VORLIEGENDER AUSZUG:
________________

# Reicht ein 300 Watt Netzteil ?



## Dumm wie Brot (3. November 2002)

Hi, ich hab vor meinen PC in nächster Zeit wieder mal aufrüsten zu lassen und muss mir dabei auch nen neuen Tower zulegen 
( 1. sieht aus wie n "alte Oma" tower, 2. hat nur 250 Watt).

Hab dazu auch ne Frage : reichen 300 Watt für n XP 1800 bzw 2000 und ne GF4-200 bzw Radeon9000 oder muss ich da n 350" kaufen ?

Das Problem ist, dass die 350" nur als Netzteil und nicht als Komplettangebot (Tower+Netzteil) angeboten werden (ausser in den online shops). 

MfG Alex


----------



## Thomas Lindner (3. November 2002)

Ein paar weitere Informationen zur Konfiguration des PCs wären schon hilfreich:

Karten ( Sound, ISD, Netzwerk, TV ) ?
Anzahl Festplatten?
Anzahl sonstige Laufwerke ( DVD, Brenner, Zip , etc. )?
Zusatzlüfetr vorgesehen?
Welcher CPU-Lüfter?

________________

In einem Datensatz enthaltene Einträge:
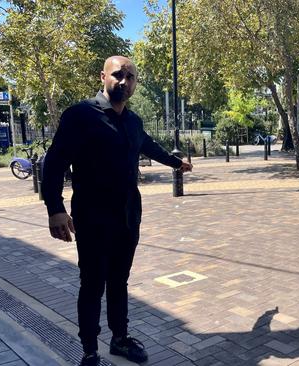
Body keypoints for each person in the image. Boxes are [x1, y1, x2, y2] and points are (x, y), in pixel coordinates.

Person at [41, 56, 192, 366]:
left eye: (131, 77)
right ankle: (89, 350)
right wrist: (55, 209)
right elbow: (54, 163)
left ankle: (120, 339)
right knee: (93, 283)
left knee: (119, 281)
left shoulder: (133, 121)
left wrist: (178, 164)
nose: (124, 81)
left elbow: (149, 146)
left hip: (128, 216)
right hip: (92, 216)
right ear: (103, 77)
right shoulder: (80, 115)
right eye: (118, 75)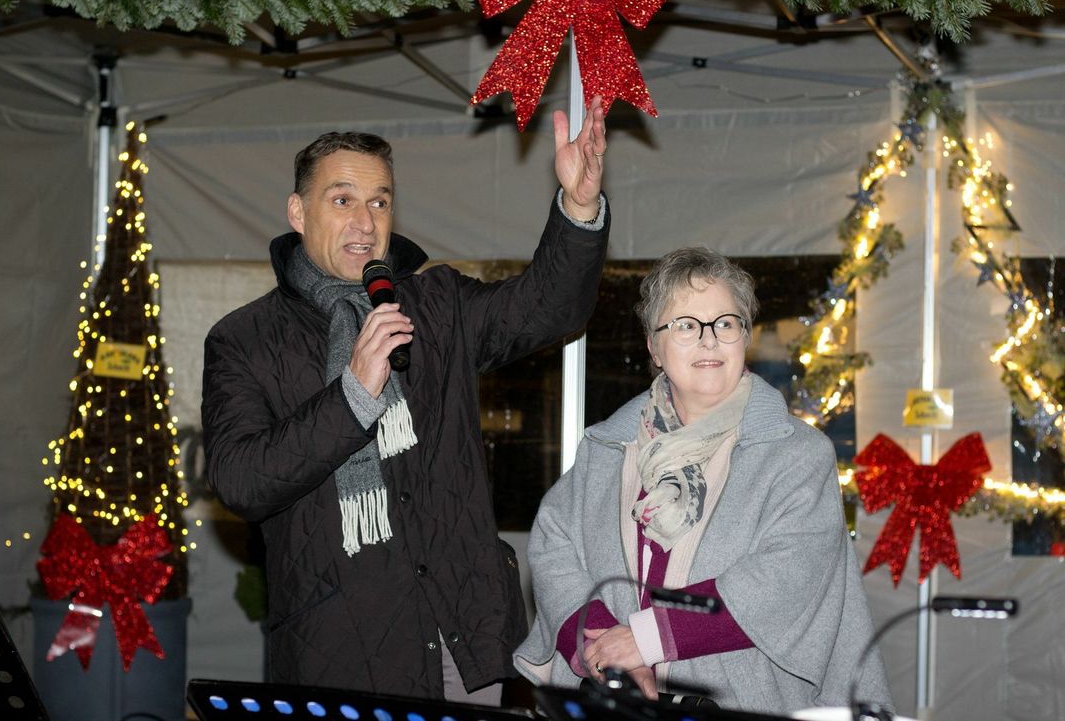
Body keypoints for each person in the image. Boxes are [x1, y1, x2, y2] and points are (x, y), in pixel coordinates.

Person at [201, 98, 610, 702]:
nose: (365, 222)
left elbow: (547, 309)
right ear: (297, 211)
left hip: (464, 631)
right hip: (340, 645)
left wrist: (578, 208)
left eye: (380, 201)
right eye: (342, 200)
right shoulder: (243, 340)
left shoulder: (435, 305)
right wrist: (351, 398)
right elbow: (241, 482)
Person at [514, 247, 892, 715]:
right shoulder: (607, 448)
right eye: (686, 326)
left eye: (725, 323)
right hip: (614, 703)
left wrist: (647, 640)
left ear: (744, 338)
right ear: (654, 347)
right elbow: (554, 547)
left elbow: (783, 577)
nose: (709, 340)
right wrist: (601, 648)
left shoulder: (798, 454)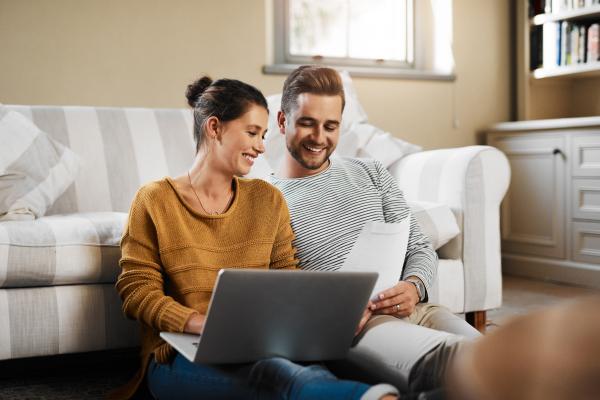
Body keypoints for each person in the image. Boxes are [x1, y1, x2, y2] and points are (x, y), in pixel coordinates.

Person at [110, 76, 399, 400]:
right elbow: (136, 290)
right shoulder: (154, 199)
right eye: (251, 133)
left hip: (260, 344)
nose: (262, 146)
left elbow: (288, 279)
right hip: (177, 355)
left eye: (263, 135)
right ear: (215, 127)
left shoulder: (267, 199)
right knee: (274, 377)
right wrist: (199, 324)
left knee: (308, 370)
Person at [269, 65, 480, 394]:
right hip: (357, 327)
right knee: (464, 362)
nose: (319, 137)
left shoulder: (370, 172)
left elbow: (419, 246)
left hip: (417, 308)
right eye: (307, 123)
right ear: (283, 122)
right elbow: (275, 290)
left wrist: (414, 286)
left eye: (331, 126)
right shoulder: (267, 199)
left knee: (493, 355)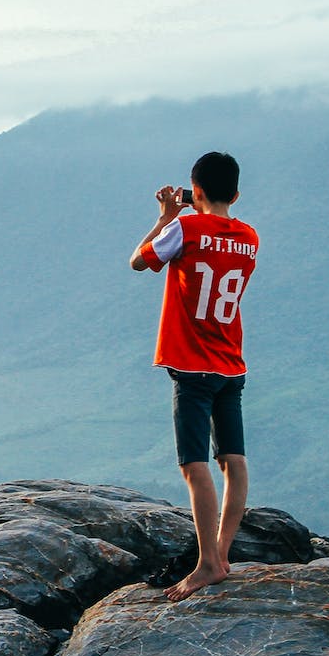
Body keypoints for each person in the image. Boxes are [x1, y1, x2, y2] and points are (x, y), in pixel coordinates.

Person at [129, 151, 258, 601]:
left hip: (191, 364)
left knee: (194, 464)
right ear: (236, 194)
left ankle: (206, 565)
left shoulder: (185, 228)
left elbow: (138, 262)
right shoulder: (249, 237)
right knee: (233, 461)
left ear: (195, 191)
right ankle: (222, 554)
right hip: (231, 362)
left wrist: (166, 216)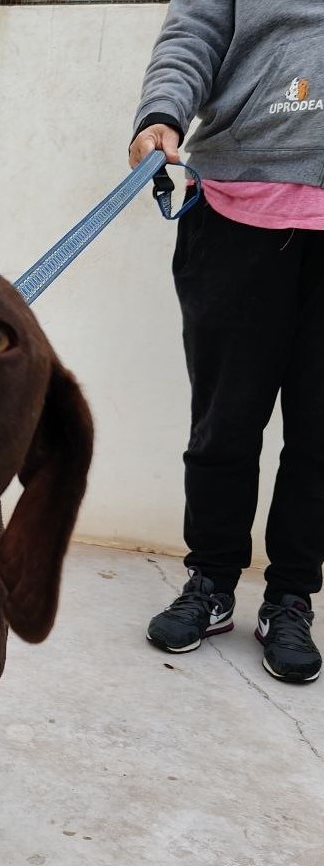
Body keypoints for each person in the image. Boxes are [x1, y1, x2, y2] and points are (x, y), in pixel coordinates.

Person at [129, 0, 324, 684]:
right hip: (236, 209)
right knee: (224, 420)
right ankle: (210, 581)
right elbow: (195, 30)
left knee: (318, 434)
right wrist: (161, 112)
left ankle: (290, 597)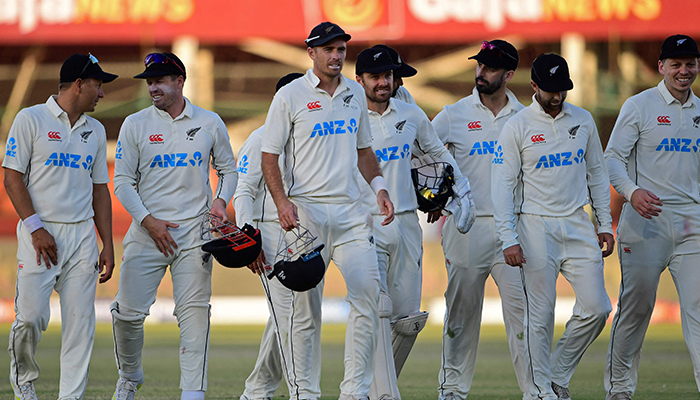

________________

MATERIAL ERKUNDEN:
• A. Ändere im Forenthread zum Netzteil den Abschnitt von „# Reicht ein“ bis „den online shops).“, indem du „online shops“ durch „Webshops“ ersetzt, und gib ihn wieder.
• B. Welche Arten von Karten werden im Forenthread zum Netzteil aufgezählt?

ANTWORTEN NACH NUMMER:
• A.
# Reicht ein 300 Watt Netzteil ?



## Dumm wie Brot (3. November 2002)

Hi, ich hab vor meinen PC in nächster Zeit wieder mal aufrüsten zu lassen und muss mir dabei auch nen neuen Tower zulegen 
( 1. sieht aus wie n "alte Oma" tower, 2. hat nur 250 Watt).

Hab dazu auch ne Frage : reichen 300 Watt für n XP 1800 bzw 2000 und ne GF4-200 bzw Radeon9000 oder muss ich da n 350" kaufen ?

Das Problem ist, dass die 350" nur als Netzteil und nicht als Komplettangebot (Tower+Netzteil) angeboten werden (ausser in den Webshops).

• B. Sound, ISD, Netzwerk, TV